The properties of RNA make the idea of the RNA world hypothesis conceptually plausible, though its general acceptance as an explanation for the origin of life requires further evidence. RNA is known to form efficient catalysts, and its similarity to DNA makes clear its ability to store information. Opinions differ, however, as to whether RNA constituted the first autonomous self-replicating system or was a derivative of a still-earlier system. One version of the hypothesis is that a different type of nucleic acid, termed pre-RNA, was the first one to emerge as a self-reproducing molecule, to be replaced by RNA only later. On the other hand, the discovery in 2009 that activated pyrimidine ribonucleotides can be synthesized under plausible prebiotic conditions suggests that it is premature to dismiss the RNA-first scenarios. Suggestions for 'simple' pre-RNA nucleic acids have included peptide nucleic acid (PNA), threose nucleic acid (TNA) or glycol nucleic acid (GNA). Despite their structural simplicity and possession of properties comparable with RNA, the chemically plausible generation of "simpler" nucleic acids under prebiotic conditions has yet to be demonstrated.

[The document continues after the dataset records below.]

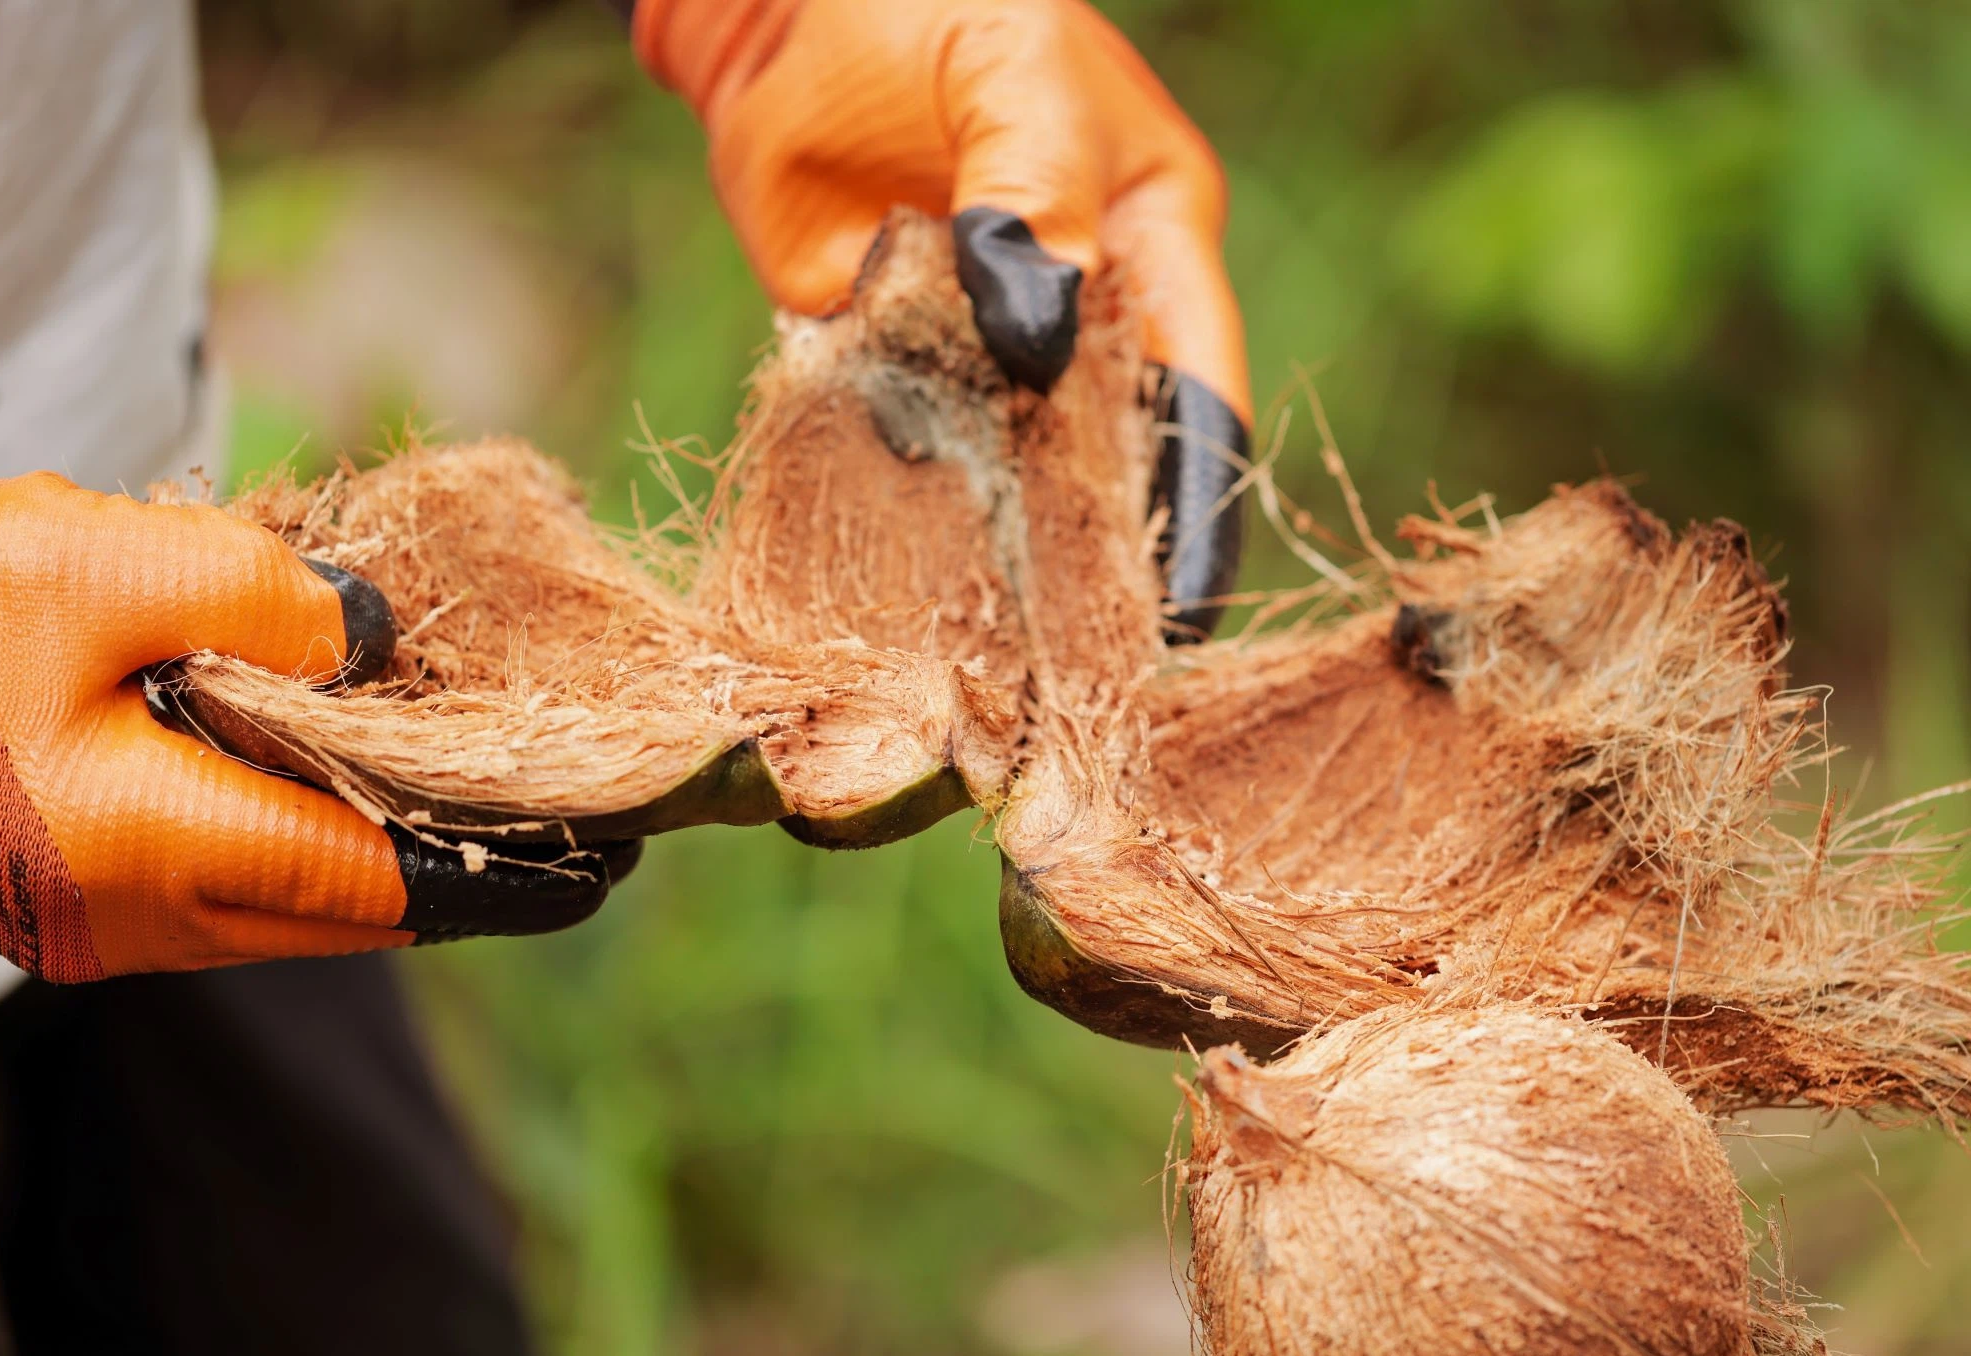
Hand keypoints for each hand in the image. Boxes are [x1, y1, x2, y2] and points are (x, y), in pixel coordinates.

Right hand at [0, 474, 632, 980]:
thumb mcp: (84, 562)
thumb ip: (253, 592)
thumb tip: (381, 631)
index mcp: (162, 850)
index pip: (394, 884)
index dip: (514, 871)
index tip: (616, 855)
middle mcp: (147, 921)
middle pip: (361, 911)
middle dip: (468, 869)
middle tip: (571, 813)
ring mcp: (104, 926)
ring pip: (299, 907)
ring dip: (386, 853)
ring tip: (475, 782)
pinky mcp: (73, 901)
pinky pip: (232, 887)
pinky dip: (304, 837)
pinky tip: (333, 764)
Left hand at [631, 0, 1250, 638]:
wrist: (777, 5)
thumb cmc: (929, 7)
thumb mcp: (1012, 75)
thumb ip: (1031, 192)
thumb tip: (1038, 338)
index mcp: (1149, 250)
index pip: (1194, 399)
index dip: (1192, 506)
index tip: (1178, 612)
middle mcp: (1070, 320)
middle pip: (1103, 464)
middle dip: (1097, 563)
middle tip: (1084, 673)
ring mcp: (974, 349)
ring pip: (1003, 473)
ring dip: (997, 552)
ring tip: (1000, 663)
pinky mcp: (877, 361)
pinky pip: (898, 448)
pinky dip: (900, 503)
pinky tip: (903, 583)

In the 1980s, RNA structures capable of self-processing were discovered, with the RNA moiety of ribonuclease P acting as its catalytic subunit. These catalytic RNAs – referred to as RNA enzymes, or ribozymes – are found in today's DNA-based life and could be examples of living fossils. Ribozymes play vital roles, such as that of the ribosome. The large subunit of the ribosome includes an rRNA responsible for the peptide bond-forming peptidyl transferase activity of protein synthesis. Many other ribozyme activities exist; for example, the hammerhead ribozyme performs self-cleavage and an RNA polymerase ribozyme can synthesize a short RNA strand from a primed RNA template.